What the task asks:
Copy the records verbatim, beginning with the line containing "zewnątrz. Wraz z" and continuing through the line containing "pomieszczeniu ciekawym rozwiązaniem będą".

** Opening Data supplied block **

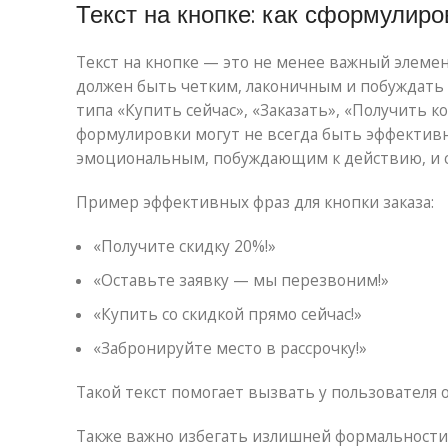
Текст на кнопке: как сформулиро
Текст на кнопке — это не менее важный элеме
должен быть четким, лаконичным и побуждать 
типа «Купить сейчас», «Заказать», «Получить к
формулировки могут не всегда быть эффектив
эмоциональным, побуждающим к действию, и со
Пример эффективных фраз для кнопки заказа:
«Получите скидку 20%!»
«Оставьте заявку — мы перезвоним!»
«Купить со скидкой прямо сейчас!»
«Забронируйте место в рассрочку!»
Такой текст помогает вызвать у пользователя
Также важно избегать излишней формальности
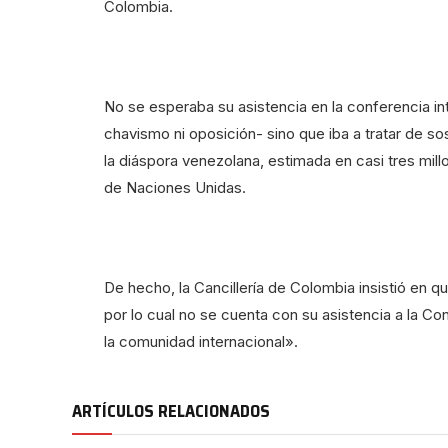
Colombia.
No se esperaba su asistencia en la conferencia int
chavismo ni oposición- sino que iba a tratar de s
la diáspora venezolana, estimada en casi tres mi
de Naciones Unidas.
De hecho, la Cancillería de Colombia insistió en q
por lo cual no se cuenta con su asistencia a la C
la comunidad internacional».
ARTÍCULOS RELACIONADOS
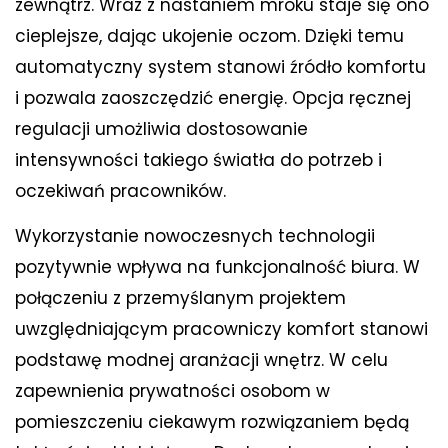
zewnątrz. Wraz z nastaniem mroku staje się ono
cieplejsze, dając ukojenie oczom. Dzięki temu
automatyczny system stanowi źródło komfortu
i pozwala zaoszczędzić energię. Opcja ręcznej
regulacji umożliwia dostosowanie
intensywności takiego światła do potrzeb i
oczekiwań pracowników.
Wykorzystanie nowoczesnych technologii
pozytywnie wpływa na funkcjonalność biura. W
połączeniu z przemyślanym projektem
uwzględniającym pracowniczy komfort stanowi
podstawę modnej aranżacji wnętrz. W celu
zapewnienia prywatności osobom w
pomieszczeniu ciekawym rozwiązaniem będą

** Closing Data supplied block **
** Opening Data supplied block **

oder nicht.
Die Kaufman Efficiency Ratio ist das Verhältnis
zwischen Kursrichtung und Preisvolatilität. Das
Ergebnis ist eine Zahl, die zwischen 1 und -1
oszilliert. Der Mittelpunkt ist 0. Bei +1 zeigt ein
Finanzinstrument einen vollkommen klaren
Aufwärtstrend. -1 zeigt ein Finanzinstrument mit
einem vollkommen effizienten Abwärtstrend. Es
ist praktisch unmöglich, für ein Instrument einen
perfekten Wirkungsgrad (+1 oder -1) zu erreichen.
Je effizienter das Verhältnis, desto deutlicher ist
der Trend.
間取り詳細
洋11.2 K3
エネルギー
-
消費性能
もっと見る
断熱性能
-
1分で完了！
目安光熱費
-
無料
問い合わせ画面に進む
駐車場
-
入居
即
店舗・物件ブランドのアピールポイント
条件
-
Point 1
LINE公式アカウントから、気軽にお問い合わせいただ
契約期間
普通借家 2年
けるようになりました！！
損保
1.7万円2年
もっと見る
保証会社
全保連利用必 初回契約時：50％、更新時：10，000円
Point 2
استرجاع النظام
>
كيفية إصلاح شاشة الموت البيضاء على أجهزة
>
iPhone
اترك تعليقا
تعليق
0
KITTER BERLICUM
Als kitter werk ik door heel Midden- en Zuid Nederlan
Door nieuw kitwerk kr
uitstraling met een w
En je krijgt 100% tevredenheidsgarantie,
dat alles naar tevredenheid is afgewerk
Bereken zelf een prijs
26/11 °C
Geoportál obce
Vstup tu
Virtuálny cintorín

** Closing Data supplied block **

Written answer:
zewnątrz. Wraz z nastaniem mroku staje się ono
cieplejsze, dając ukojenie oczom. Dzięki temu
automatyczny system stanowi źródło komfortu
i pozwala zaoszczędzić energię. Opcja ręcznej
regulacji umożliwia dostosowanie
intensywności takiego światła do potrzeb i
oczekiwań pracowników.
Wykorzystanie nowoczesnych technologii
pozytywnie wpływa na funkcjonalność biura. W
połączeniu z przemyślanym projektem
uwzględniającym pracowniczy komfort stanowi
podstawę modnej aranżacji wnętrz. W celu
zapewnienia prywatności osobom w
pomieszczeniu ciekawym rozwiązaniem będą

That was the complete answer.